Task inputs START

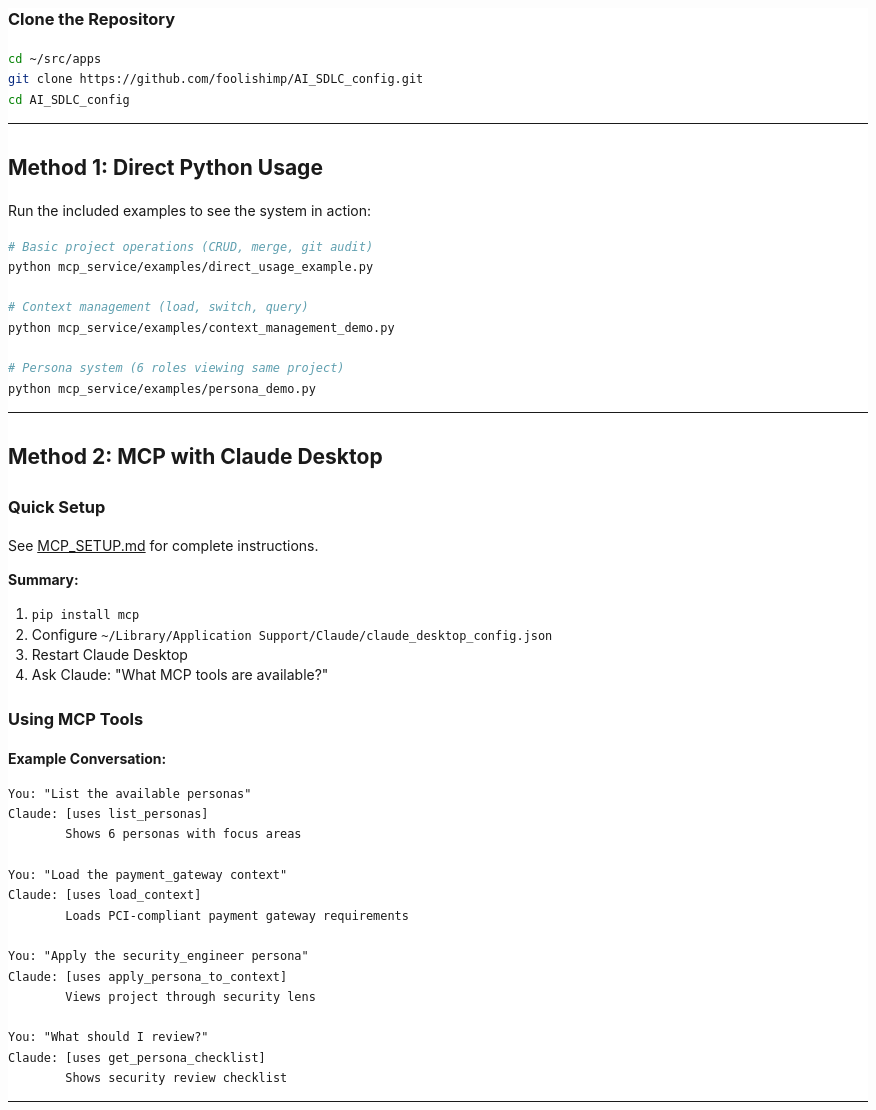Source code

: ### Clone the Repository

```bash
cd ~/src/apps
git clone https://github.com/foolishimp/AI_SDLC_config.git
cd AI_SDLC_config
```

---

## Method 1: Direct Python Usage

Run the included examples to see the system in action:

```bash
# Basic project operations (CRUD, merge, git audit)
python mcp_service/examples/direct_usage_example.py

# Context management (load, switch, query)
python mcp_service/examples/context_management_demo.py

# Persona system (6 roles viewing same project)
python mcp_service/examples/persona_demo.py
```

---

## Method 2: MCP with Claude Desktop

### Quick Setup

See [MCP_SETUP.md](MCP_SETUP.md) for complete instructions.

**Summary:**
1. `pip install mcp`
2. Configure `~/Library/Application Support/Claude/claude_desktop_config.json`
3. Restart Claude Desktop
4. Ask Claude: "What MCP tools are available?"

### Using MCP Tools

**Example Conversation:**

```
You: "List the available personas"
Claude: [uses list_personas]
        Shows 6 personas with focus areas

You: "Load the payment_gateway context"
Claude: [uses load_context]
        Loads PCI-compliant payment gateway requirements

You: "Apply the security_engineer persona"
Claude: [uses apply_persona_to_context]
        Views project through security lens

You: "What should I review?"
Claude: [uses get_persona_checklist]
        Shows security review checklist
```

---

Task inputs END
Task inputs START

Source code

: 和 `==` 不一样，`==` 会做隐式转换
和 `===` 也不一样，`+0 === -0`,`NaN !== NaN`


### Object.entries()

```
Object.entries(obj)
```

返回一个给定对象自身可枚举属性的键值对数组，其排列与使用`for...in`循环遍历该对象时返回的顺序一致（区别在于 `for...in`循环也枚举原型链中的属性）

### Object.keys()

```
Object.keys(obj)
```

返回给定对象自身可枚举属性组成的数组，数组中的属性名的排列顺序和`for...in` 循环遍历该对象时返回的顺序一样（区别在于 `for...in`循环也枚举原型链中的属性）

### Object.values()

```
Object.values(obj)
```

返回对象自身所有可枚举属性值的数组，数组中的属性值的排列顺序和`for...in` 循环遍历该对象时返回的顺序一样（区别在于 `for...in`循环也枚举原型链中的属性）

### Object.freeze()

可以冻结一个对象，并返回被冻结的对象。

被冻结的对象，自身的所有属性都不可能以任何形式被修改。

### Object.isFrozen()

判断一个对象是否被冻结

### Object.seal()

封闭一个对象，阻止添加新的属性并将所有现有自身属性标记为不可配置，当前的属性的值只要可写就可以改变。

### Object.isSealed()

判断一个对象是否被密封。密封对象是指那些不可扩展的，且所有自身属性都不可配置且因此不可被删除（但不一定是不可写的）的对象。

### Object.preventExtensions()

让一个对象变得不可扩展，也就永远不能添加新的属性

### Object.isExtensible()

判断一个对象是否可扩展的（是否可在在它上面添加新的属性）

Task inputs END
Task inputs START

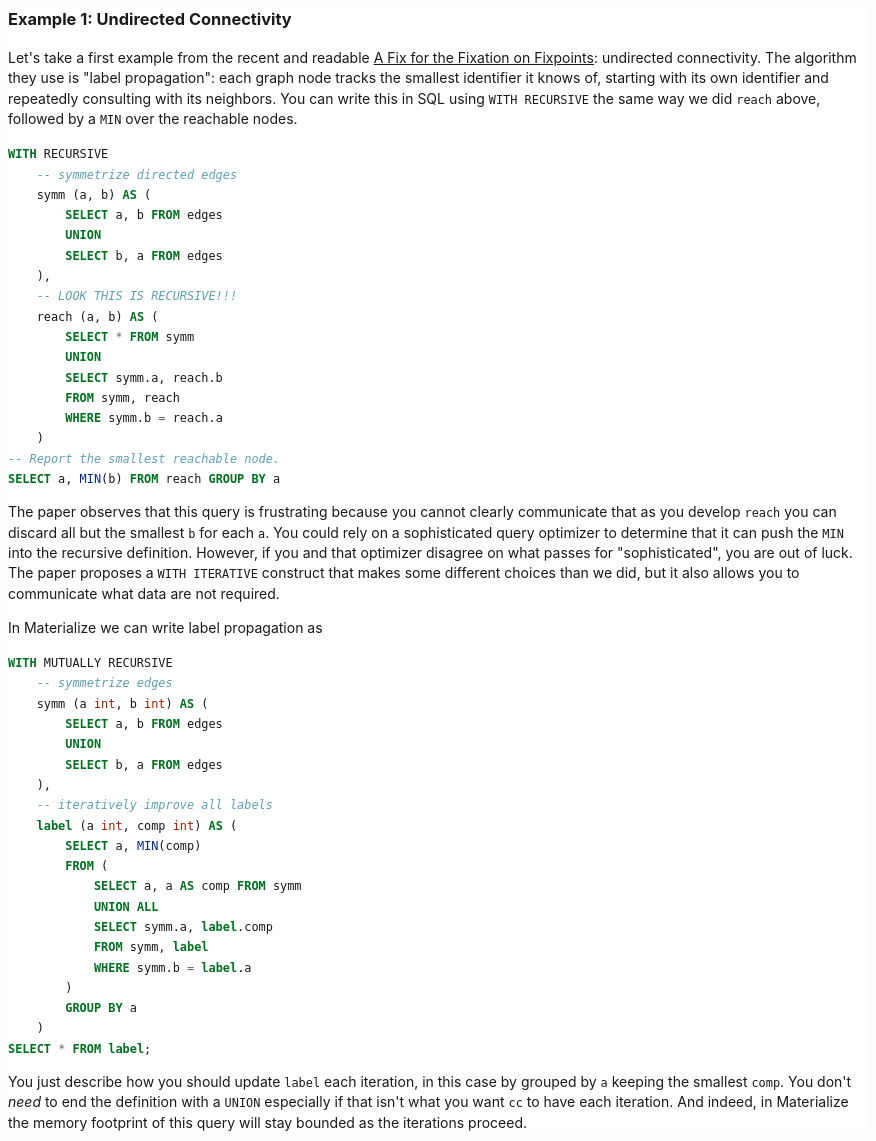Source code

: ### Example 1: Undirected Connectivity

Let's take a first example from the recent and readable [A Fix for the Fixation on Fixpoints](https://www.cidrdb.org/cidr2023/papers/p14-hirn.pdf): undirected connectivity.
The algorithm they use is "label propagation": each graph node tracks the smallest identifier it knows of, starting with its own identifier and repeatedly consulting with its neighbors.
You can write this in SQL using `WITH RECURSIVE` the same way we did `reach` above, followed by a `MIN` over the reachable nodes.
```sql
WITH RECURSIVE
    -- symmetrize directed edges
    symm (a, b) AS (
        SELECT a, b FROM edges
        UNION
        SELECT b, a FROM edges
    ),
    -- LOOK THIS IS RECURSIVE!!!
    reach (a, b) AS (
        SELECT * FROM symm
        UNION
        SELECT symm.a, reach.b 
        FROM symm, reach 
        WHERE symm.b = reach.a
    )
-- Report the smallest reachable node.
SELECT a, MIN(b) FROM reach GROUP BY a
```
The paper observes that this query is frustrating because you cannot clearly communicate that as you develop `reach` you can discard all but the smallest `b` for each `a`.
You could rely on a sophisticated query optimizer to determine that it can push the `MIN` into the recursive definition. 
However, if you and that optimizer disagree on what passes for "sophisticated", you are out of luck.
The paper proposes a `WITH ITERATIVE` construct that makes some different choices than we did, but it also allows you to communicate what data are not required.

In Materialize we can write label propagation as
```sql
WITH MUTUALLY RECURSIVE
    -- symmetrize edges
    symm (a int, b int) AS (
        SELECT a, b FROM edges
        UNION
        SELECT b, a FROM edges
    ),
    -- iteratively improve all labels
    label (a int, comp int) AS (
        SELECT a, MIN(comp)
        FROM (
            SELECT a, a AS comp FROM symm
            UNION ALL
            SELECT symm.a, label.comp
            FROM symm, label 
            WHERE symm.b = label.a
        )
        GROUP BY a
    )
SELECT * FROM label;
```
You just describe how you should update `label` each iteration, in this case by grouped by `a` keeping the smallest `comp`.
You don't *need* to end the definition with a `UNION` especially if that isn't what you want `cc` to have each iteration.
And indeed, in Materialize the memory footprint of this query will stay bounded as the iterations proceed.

Task inputs END

_Problem description_
Could you report every line of the material that contains the string "definition"?

_Output of the task_
You could rely on a sophisticated query optimizer to determine that it can push the `MIN` into the recursive definition. 
You don't *need* to end the definition with a `UNION` especially if that isn't what you want `cc` to have each iteration.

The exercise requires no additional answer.